Discovering our heart’s desire is more important now than ever.
Let’s do this.
Here’s to developing the muscle to listen to and follow your Desire and see where It takes you!
And typically July for me has always had a theme of freedom.
And as I explore that whole topic of freedom. It feels like it falls into several layers.
There’s the actual reflection on what it is that I want to be liberated from.
Then there’s the action or allowing, of the liberation, of the letting go.
Freedom feels like the final state. It’s the result of having reflected, having let go and now basking in this new state of freedom.
So let’s start with a question, or contemplation, about where are we? What are we holding on to that it might be time to let go of? And if you’re like me, it takes me a while, I have to ponder that thought for a day or two. In my case, it’s been the last two or three days of what runs me. What am I allowing to have control over my life?
And there are several feelings, thoughts, patterns, and stories in my head. I’ll play some suggestions out for you and see if they might help you with your self-reflection.
I was running for a long time the story of money and scarcity. “I’m not secure without financial freedom, without the constant struggling and striving to make ends meet.” So my old story was that I had to constantly struggle, juggle, worry about money.
Then it became: “Take good care of money. Be a good steward and invest it well. Place it or spend it in ways that I feel represent my values.”
It’s been a long time coming.
First, it was wrapped up in gender stuff, and that women need to be dependent and reliant on someone else to take care of them. All kinds of things have been unraveling around that for decades for me.
And finally, I can say that money is not something that runs me. AND, I know for several of my friends and acquaintances, it’s still at the forefront in their lives.

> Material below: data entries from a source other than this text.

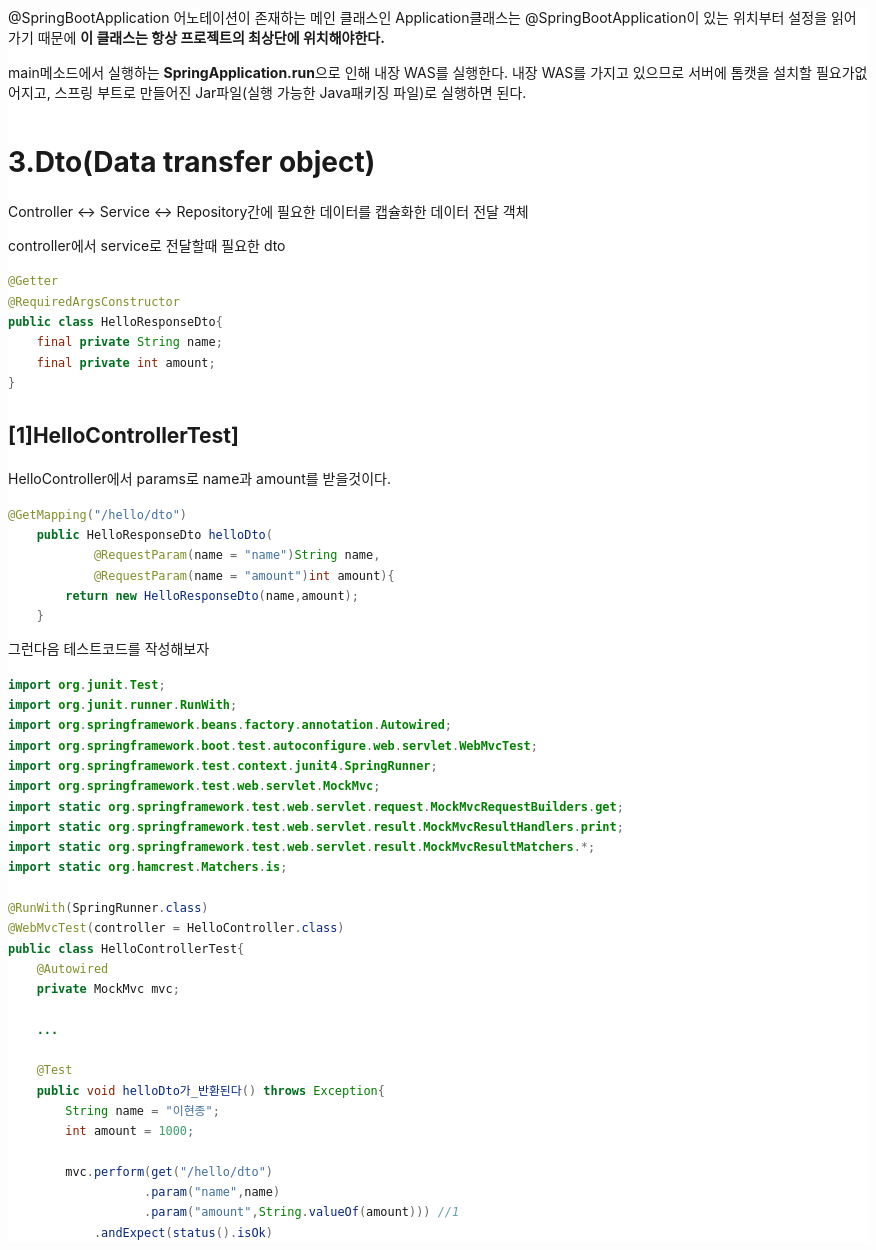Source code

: @SpringBootApplication 어노테이션이 존재하는 메인 클래스인 Application클래스는 @SpringBootApplication이 있는 위치부터 설정을 읽어가기 때문에 **이 클래스는 항상 프로젝트의 최상단에 위치해야한다.**

main메소드에서 실행하는 **SpringApplication.run**으로 인해 내장 WAS를 실행한다. 내장 WAS를 가지고 있으므로 서버에 톰캣을 설치할 필요가없어지고, 스프링 부트로 만들어진 Jar파일(실행 가능한 Java패키징 파일)로 실행하면 된다.



# 3.Dto(Data transfer object)

Controller <-> Service <-> Repository간에 필요한 데이터를 캡슐화한 데이터 전달 객체

controller에서 service로 전달할때 필요한 dto

```java
@Getter
@RequiredArgsConstructor
public class HelloResponseDto{
    final private String name;
    final private int amount;
}
```

## [1]HelloControllerTest]

HelloController에서 params로 name과 amount를 받을것이다.

```java
@GetMapping("/hello/dto")
    public HelloResponseDto helloDto(
            @RequestParam(name = "name")String name,
            @RequestParam(name = "amount")int amount){
        return new HelloResponseDto(name,amount);
    }
```

그런다음 테스트코드를 작성해보자

```java
import org.junit.Test;
import org.junit.runner.RunWith;
import org.springframework.beans.factory.annotation.Autowired;
import org.springframework.boot.test.autoconfigure.web.servlet.WebMvcTest;
import org.springframework.test.context.junit4.SpringRunner;
import org.springframework.test.web.servlet.MockMvc;
import static org.springframework.test.web.servlet.request.MockMvcRequestBuilders.get;
import static org.springframework.test.web.servlet.result.MockMvcResultHandlers.print;
import static org.springframework.test.web.servlet.result.MockMvcResultMatchers.*;
import static org.hamcrest.Matchers.is;

@RunWith(SpringRunner.class)
@WebMvcTest(controller = HelloController.class)
public class HelloControllerTest{
    @Autowired
    private MockMvc mvc;
    
    ...
        
    @Test
	public void helloDto가_반환된다() throws Exception{
        String name = "이현종";
        int amount = 1000;
        
        mvc.perform(get("/hello/dto")
                   .param("name",name)
                   .param("amount",String.valueOf(amount))) //1
            .andExpect(status().isOk)
```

Another one that still has a hold on me in some ways is TIME.
I feel like I’m in a race for time; meeting deadlines, filling the calendar, or noticing the empty calendar and wondering how to spend my time creating and generating income and new clients. What does all that look like? Am I spending enough time taking care of me? Taking care of others? Nurturing my relationships? I look at how I spend my time as it’s my most important commodity.

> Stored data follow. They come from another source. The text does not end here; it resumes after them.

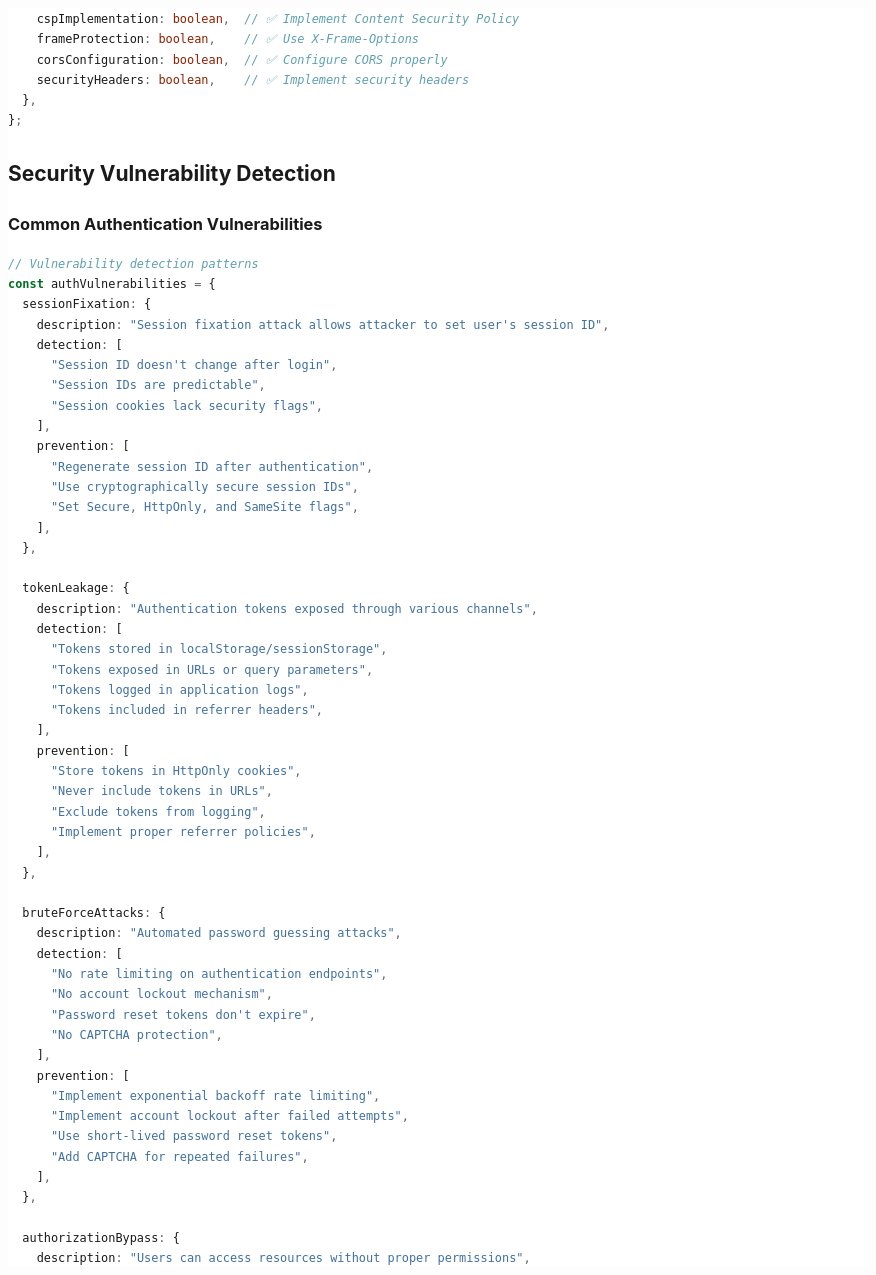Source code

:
 ```typescript
    cspImplementation: boolean,  // ✅ Implement Content Security Policy
    frameProtection: boolean,    // ✅ Use X-Frame-Options
    corsConfiguration: boolean,  // ✅ Configure CORS properly
    securityHeaders: boolean,    // ✅ Implement security headers
  },
};
```

## Security Vulnerability Detection

### Common Authentication Vulnerabilities
```typescript
// Vulnerability detection patterns
const authVulnerabilities = {
  sessionFixation: {
    description: "Session fixation attack allows attacker to set user's session ID",
    detection: [
      "Session ID doesn't change after login",
      "Session IDs are predictable",
      "Session cookies lack security flags",
    ],
    prevention: [
      "Regenerate session ID after authentication",
      "Use cryptographically secure session IDs",
      "Set Secure, HttpOnly, and SameSite flags",
    ],
  },
  
  tokenLeakage: {
    description: "Authentication tokens exposed through various channels",
    detection: [
      "Tokens stored in localStorage/sessionStorage",
      "Tokens exposed in URLs or query parameters",
      "Tokens logged in application logs",
      "Tokens included in referrer headers",
    ],
    prevention: [
      "Store tokens in HttpOnly cookies",
      "Never include tokens in URLs",
      "Exclude tokens from logging",
      "Implement proper referrer policies",
    ],
  },
  
  bruteForceAttacks: {
    description: "Automated password guessing attacks",
    detection: [
      "No rate limiting on authentication endpoints",
      "No account lockout mechanism",
      "Password reset tokens don't expire",
      "No CAPTCHA protection",
    ],
    prevention: [
      "Implement exponential backoff rate limiting",
      "Implement account lockout after failed attempts",
      "Use short-lived password reset tokens",
      "Add CAPTCHA for repeated failures",
    ],
  },
  
  authorizationBypass: {
    description: "Users can access resources without proper permissions",
```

Maybe the pandemic times have brought about the concerns of our mortality, or not having enough Life Force. And, the importance of Breath.
What will happen to us as the pandemic continues? What will our lives be like? What will Time be like? How will I spend it? How will I invest in the use of this commodity in a way that brings me the most joy and be of the most service to the collective?
So Time is still something I’m playing with, that I don’t feel fully liberated from.
Others are old stories of not being “enough” (what is that anyway?), not having enough support, not being loved enough, not being worthy of love, all kinds of good things like that. Little by little, they’ve been chipped away by choices I’ve made, by risks I’ve taken, by moving forward in one area or another, despite the stories. Proving to myself that they really are not the Truth.
The power of many of those old stories and patterns has diminished and faded.
So what is your self-reflection about what still has a hold on you? Still creates fear or anxiety or reactive ways that are keeping you small… keeping you stuck?
Because that is NOT freedom.
What we want to do this month is look at this reflection of what it is that has a constriction on us. Anything that keeps us from Breathing or holds us back.
And then, with gentle, loving, self-compassionate, and from a safe self-observation place, allowing them to loosen their grip on us … and to Feel.
Opening to the liberation of Life. On the other side. The Life where these do not strangle us from our truth, from our value, from our dignity.
To our safety. Towards our sovereignty. That, to me, is Freedom.